Choosing the Right Survey

Unsure which survey you need?

There are three levels of RICS survey available, each differing in detail and price, and the one you choose should depend on the type and condition of the property you are looking to buy.

RICS explains the each type of survey and the level of detail they go into:

RICS Condition Report

Suitable for:

  • Conventional houses, flats or bungalows built from common building materials and in reasonable condition.

The RICS Condition Report report gives you:

  • Clear “traffic light” ratings of the condition of different parts of the building, services, garage and outbuildings, showing any areas which require varying degrees of attention;
  • A summary of the risks to the condition of the building;
  • Other matters including guarantees, planning and building control issues for your legal advisers.

Tip: An RICS Condition Report does not include a valuation, but your Surveyor may be able to provide this as a separate extra service.

RICS Homebuyer Report

Suitable for:

  • Conventional houses, flats or bungalows built from common building materials and in reasonable condition.

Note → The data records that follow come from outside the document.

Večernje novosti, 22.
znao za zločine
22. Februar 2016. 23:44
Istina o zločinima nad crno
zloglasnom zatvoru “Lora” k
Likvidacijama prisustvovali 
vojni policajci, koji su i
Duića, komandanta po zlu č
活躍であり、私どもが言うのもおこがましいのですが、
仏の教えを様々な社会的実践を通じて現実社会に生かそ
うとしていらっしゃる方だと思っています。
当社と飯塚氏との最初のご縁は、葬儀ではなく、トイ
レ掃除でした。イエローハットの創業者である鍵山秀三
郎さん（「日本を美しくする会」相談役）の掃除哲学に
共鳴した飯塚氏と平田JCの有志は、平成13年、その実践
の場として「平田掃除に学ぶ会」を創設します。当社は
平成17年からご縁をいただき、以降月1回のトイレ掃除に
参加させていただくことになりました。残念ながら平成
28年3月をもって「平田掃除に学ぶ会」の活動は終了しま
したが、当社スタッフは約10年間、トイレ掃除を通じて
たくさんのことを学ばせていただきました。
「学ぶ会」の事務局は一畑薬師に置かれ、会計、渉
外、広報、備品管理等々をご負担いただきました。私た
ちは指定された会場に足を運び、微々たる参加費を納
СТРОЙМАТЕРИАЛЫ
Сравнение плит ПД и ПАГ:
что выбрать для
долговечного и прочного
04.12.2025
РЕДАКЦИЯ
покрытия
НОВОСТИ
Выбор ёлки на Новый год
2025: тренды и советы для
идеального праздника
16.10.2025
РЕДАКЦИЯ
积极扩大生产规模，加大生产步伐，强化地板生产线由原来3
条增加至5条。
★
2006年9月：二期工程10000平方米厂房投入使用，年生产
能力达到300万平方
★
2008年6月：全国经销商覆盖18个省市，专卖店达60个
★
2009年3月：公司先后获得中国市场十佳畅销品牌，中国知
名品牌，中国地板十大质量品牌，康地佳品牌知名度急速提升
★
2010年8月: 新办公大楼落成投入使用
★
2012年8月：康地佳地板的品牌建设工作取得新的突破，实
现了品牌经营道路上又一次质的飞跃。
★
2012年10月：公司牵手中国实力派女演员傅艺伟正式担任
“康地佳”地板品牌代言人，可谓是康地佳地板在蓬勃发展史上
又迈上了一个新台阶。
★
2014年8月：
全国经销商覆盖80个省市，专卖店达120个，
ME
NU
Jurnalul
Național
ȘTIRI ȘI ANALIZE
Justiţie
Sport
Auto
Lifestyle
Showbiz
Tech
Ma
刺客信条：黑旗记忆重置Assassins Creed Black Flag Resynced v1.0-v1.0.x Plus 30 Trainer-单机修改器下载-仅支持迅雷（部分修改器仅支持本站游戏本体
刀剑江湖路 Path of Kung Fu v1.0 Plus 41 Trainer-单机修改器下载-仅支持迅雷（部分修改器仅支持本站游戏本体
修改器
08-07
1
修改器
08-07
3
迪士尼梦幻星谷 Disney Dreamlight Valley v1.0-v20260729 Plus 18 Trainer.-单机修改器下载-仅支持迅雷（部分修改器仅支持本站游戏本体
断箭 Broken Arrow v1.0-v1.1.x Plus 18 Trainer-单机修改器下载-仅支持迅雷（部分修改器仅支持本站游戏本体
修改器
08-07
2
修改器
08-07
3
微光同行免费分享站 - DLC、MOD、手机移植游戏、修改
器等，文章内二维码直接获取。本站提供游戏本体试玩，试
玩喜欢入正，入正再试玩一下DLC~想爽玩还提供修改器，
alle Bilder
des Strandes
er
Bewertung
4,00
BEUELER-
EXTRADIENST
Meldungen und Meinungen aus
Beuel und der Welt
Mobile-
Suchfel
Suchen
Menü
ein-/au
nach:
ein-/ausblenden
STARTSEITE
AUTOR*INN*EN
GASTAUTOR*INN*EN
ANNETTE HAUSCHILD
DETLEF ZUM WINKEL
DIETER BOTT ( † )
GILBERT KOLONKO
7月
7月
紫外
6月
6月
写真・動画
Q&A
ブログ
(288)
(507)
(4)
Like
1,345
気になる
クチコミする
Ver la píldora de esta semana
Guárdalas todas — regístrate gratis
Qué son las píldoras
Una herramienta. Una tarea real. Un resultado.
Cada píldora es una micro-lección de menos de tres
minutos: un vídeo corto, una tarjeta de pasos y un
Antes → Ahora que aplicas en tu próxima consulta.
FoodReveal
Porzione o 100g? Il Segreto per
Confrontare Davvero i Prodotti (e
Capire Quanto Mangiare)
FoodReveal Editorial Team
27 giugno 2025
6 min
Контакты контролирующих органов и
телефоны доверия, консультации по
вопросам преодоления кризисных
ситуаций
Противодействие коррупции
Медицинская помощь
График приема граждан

The RICS Homebuyer Report gives you:

  • All of the features in the Condition Report, plus a more extensive inspection;
  • The Surveyor’s professional opinion on the “Market Value” of the property;
  • An insurance reinstatement figure for the property;
  • Advice on repairs and ongoing maintenance;
  • Issues that need to be investigated to prevent serious damage or dangerous conditions;
  • Legal issues that need to be addressed before completing your conveyancing;
  • Information on location, local environment and the recorded energy efficiency (where available)

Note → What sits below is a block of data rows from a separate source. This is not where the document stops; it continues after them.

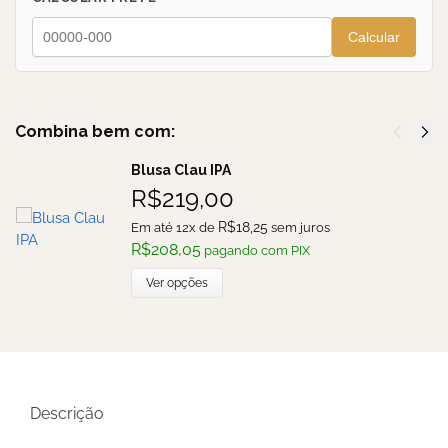
Calcular
Combina bem com:
Blusa Clau IPA
R$
219,00
R$
18,25
Em até 12x de
sem juros
R$
208,05
pagando com PIX
Ver opções
Descrição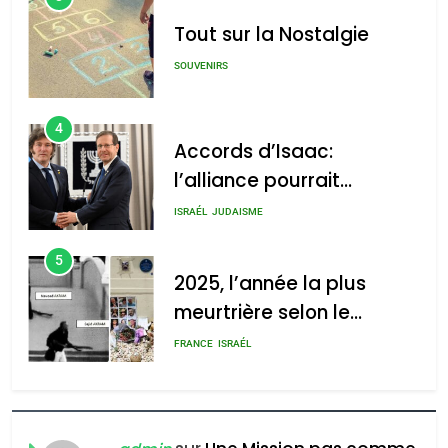
Tout sur la Nostalgie
SOUVENIRS
4
Accords d’Isaac:
l’alliance pourrait
s’étendre à 13 pays
ISRAÉL
JUDAISME
d’Amérique latine
5
2025, l’année la plus
meurtrière selon le
rapport d’ADL contre
FRANCE
ISRAÉL
l’antisémitisme
6
FIÈRE, DIGNE ET RÉSILIENTE :
POURQUOI JE REVENDIQUE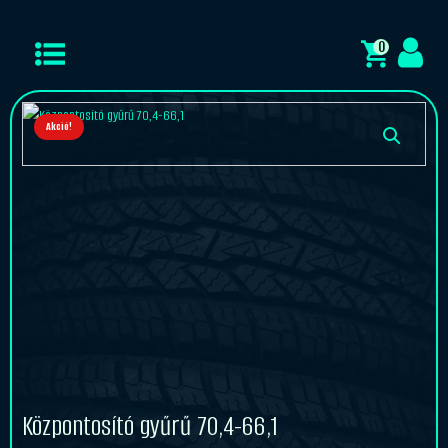
0
Akció!
Központosító gyűrű 70,4-66,1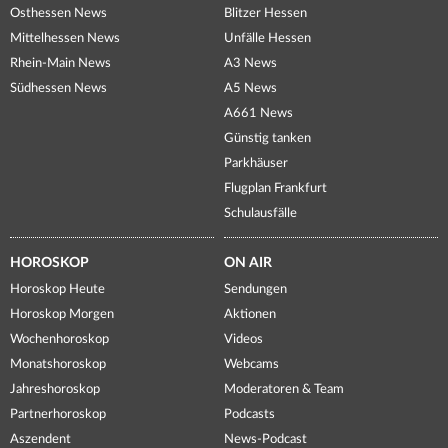
Osthessen News
Blitzer Hessen
Mittelhessen News
Unfälle Hessen
Rhein-Main News
A3 News
Südhessen News
A5 News
A661 News
Günstig tanken
Parkhäuser
Flugplan Frankfurt
Schulausfälle
HOROSKOP
ON AIR
Horoskop Heute
Sendungen
Horoskop Morgen
Aktionen
Wochenhoroskop
Videos
Monatshoroskop
Webcams
Jahreshoroskop
Moderatoren & Team
Partnerhoroskop
Podcasts
Aszendent
News-Podcast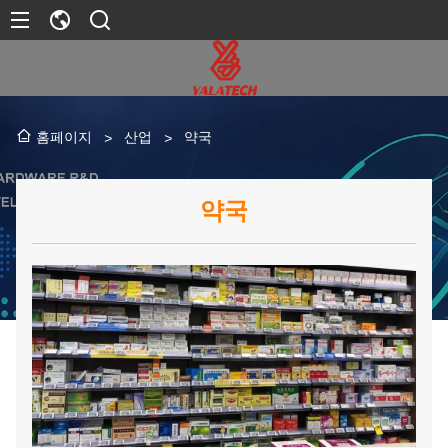
산업
약국
홈페이지
>
>
약국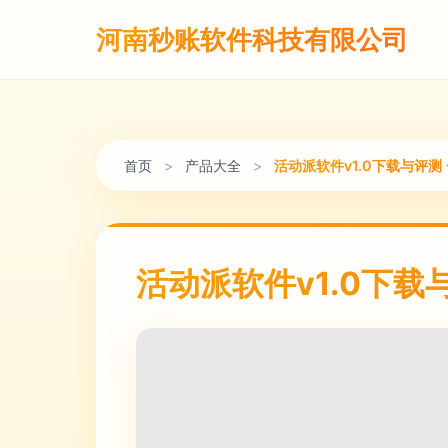
河南秒账软件科技有限公司
首页
>
产品大全
>
活动派软件v1.0下载与评
活动派软件v1.0下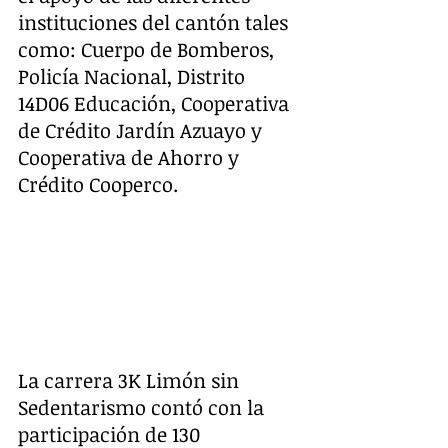
instituciones del cantón tales 
como: Cuerpo de Bomberos, 
Policía Nacional, Distrito 
14D06 Educación, Cooperativa 
de Crédito Jardín Azuayo y 
Cooperativa de Ahorro y 
Crédito Cooperco.
La carrera 3K Limón sin 
Sedentarismo contó con la 
participación de 130 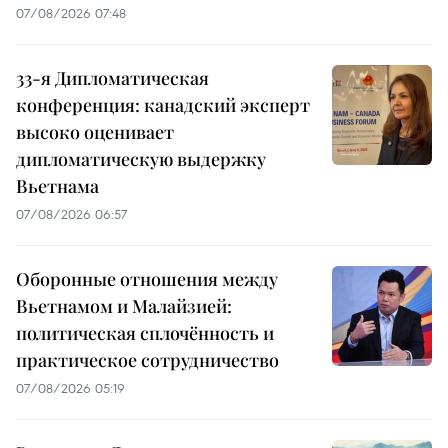
07/08/2026 07:48
33-я Дипломатическая
конференция: канадский эксперт
высоко оценивает
дипломатическую выдержку
Вьетнама
07/08/2026 06:57
Оборонные отношения между
Вьетнамом и Малайзией:
политическая сплочённость и
практическое сотрудничество
07/08/2026 05:19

Building Survey (Also known as a Structural Survey)

Suitable for:

  • Large, older or run-down properties;
  • Buildings that are unusual or have been altered;
  • If you are planning major works

The RICS Building Survey gives you:

  • A thorough inspection and detailed report on a wider range of issues;
  • A description of visible defects and potential problems caused by hidden flaws;
  • An outline of repair options and likely consequences of inactivity;
  • Advice for your legal advisers and details of serious risks and dangerous conditions.

Tip: A building survey does not include a valuation, but your Surveyor may be able to provide this as a separate extra service.